:: Task prompt ::
Where does the word "Tons" show up in the records? Copy every line that has it.

Saved entries
┌────────
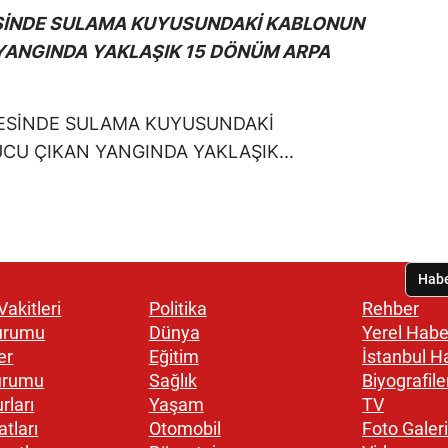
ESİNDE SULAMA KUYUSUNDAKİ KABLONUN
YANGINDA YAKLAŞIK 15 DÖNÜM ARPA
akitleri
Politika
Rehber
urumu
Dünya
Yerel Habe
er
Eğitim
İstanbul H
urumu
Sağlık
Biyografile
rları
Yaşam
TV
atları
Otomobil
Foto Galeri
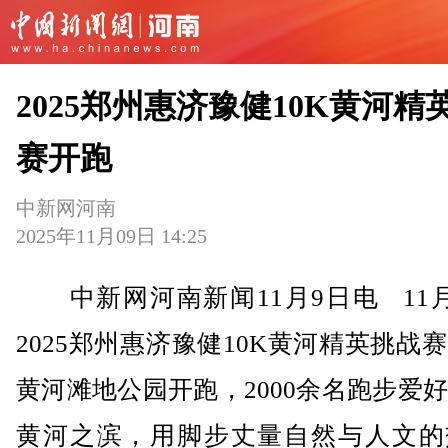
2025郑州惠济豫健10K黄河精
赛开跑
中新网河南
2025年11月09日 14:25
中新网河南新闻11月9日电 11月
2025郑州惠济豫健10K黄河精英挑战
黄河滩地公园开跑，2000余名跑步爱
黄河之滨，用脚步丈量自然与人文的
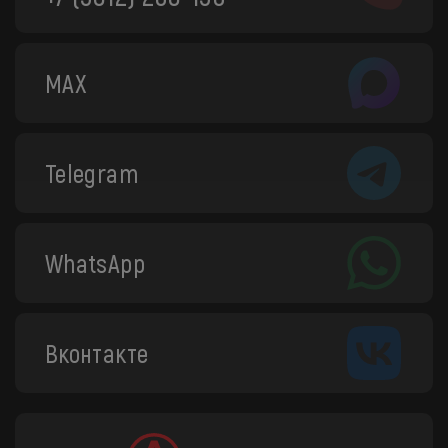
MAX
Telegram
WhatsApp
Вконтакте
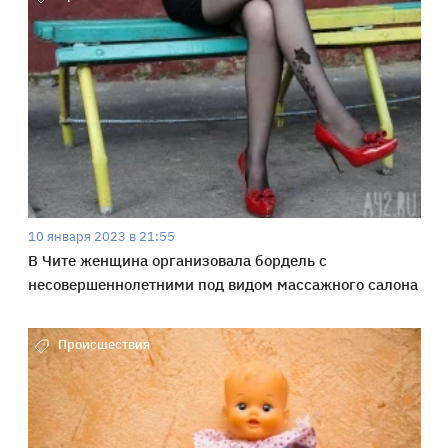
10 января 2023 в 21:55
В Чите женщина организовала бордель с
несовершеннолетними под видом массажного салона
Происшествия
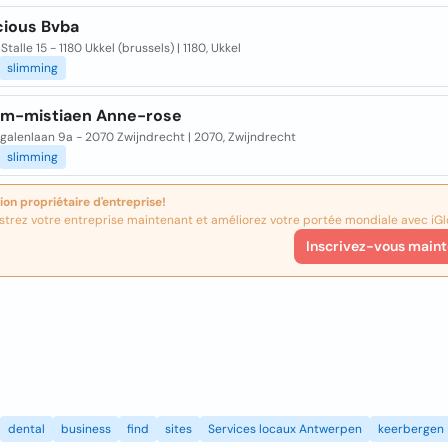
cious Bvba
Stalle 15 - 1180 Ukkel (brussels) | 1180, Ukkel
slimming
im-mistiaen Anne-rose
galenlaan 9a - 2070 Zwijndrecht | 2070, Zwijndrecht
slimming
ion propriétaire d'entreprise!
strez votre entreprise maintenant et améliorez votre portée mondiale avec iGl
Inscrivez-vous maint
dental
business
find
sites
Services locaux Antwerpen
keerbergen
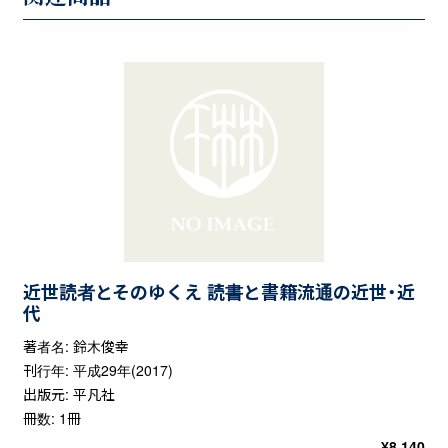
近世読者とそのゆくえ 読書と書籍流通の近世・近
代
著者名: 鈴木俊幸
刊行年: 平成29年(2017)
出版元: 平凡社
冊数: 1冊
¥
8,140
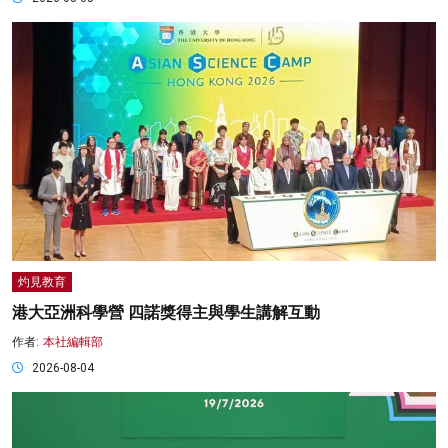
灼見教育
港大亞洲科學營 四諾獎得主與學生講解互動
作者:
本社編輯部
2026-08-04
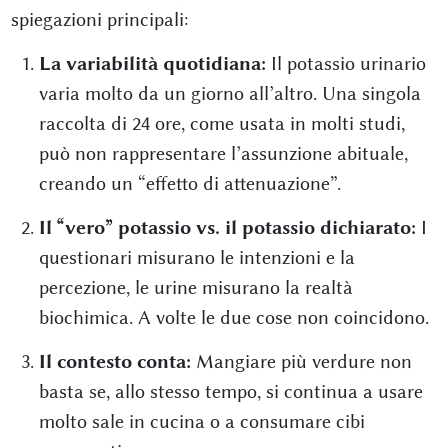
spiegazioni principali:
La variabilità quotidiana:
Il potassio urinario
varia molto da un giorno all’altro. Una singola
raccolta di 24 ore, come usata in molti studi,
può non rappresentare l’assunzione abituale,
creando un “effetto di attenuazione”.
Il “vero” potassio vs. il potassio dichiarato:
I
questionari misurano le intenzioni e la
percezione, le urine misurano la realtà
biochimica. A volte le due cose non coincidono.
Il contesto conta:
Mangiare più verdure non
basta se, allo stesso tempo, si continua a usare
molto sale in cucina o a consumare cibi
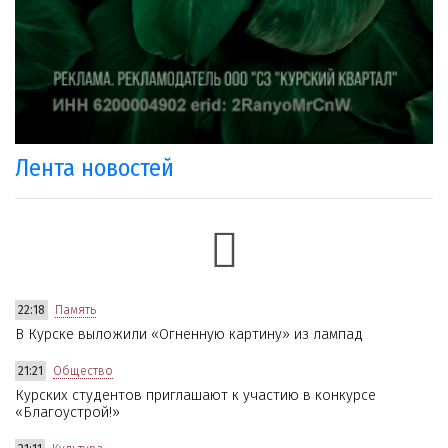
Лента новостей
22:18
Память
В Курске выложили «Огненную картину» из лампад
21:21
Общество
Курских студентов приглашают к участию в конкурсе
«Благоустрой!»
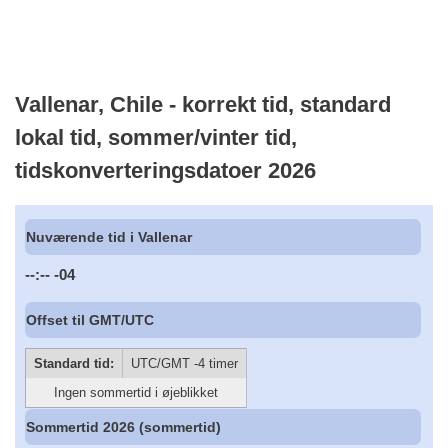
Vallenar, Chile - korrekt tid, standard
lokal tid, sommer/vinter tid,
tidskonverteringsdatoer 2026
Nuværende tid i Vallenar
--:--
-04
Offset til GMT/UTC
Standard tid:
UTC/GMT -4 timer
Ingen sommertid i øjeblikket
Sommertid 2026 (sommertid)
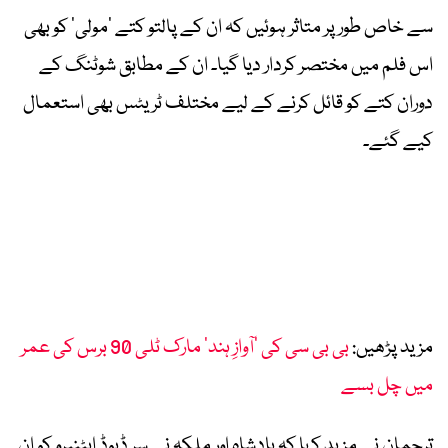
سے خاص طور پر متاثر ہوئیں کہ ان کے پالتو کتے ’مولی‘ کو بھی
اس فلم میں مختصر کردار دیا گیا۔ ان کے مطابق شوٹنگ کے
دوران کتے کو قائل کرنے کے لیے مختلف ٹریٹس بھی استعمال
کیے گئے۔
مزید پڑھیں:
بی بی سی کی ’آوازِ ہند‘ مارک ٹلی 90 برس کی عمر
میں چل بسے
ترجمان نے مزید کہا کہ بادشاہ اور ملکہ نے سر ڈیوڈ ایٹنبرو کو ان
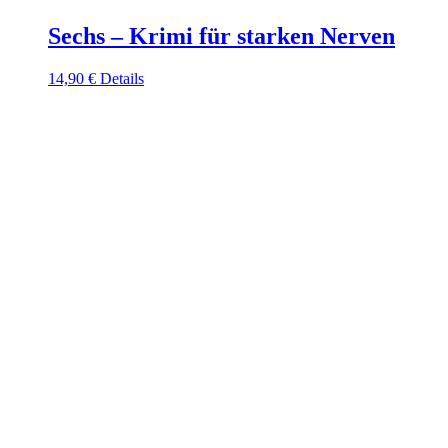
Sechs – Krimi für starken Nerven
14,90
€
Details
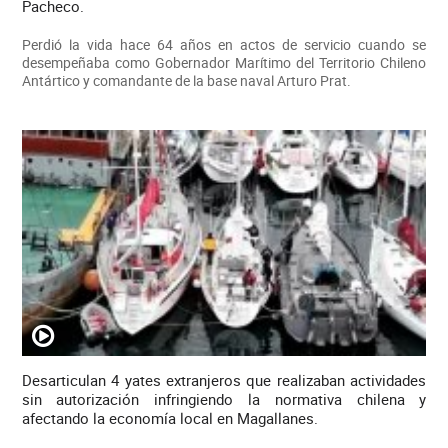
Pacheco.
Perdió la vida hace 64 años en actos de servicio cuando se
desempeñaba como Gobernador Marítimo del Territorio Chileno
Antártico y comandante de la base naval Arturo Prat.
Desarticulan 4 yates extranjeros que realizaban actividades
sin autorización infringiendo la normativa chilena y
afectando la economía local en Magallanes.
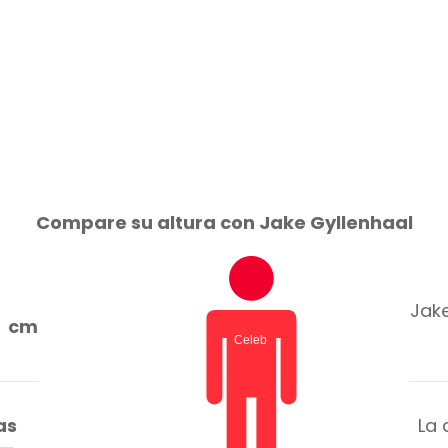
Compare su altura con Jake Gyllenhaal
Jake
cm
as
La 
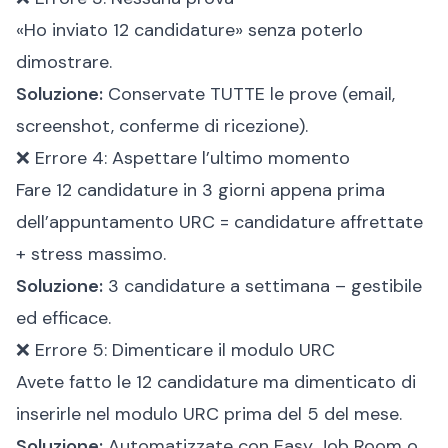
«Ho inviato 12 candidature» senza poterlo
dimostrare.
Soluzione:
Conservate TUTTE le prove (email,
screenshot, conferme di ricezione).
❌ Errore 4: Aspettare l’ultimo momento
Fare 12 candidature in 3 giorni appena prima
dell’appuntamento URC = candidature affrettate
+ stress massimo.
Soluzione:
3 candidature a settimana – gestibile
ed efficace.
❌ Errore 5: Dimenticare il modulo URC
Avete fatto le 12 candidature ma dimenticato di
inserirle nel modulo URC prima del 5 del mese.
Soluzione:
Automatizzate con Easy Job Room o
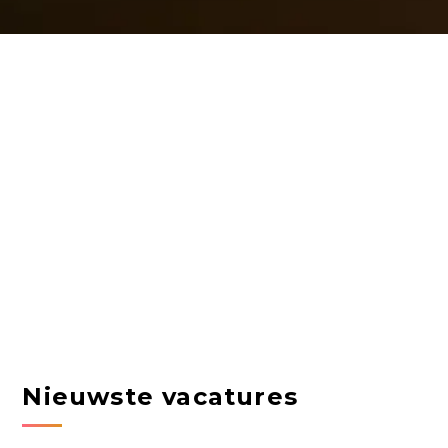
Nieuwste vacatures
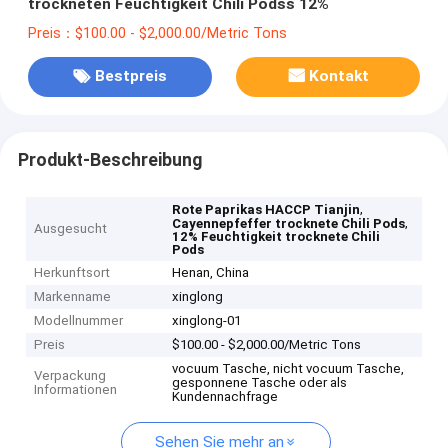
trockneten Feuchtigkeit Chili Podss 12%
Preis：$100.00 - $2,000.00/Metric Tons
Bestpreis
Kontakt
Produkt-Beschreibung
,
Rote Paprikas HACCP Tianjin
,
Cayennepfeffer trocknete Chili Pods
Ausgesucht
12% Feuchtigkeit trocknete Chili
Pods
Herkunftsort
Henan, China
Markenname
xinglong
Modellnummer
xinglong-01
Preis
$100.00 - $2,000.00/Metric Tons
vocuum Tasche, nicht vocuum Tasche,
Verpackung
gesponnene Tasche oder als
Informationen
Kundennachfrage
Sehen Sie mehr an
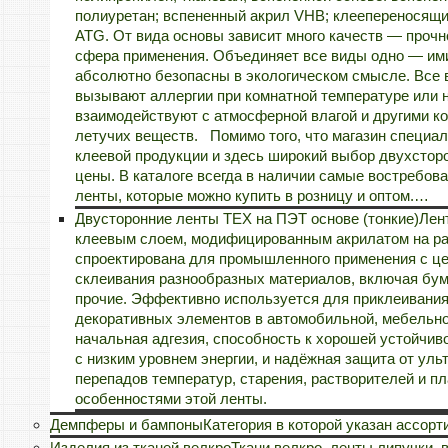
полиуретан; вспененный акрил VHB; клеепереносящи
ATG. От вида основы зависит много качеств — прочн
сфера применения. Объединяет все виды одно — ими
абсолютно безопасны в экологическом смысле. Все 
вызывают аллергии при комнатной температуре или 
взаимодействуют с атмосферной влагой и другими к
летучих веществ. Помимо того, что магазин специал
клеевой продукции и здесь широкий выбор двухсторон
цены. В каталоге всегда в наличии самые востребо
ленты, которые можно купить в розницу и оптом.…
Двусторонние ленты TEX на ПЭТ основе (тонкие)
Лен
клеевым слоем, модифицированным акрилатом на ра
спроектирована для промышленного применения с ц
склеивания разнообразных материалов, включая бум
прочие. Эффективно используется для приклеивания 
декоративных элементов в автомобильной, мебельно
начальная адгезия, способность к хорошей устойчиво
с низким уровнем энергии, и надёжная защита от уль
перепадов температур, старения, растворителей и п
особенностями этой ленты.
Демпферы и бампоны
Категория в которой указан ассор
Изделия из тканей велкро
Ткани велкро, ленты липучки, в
└────────
:: Your response ::
Preis：$100.00 - $2,000.00/Metric Tons
$100.00 - $2,000.00/Metric Tons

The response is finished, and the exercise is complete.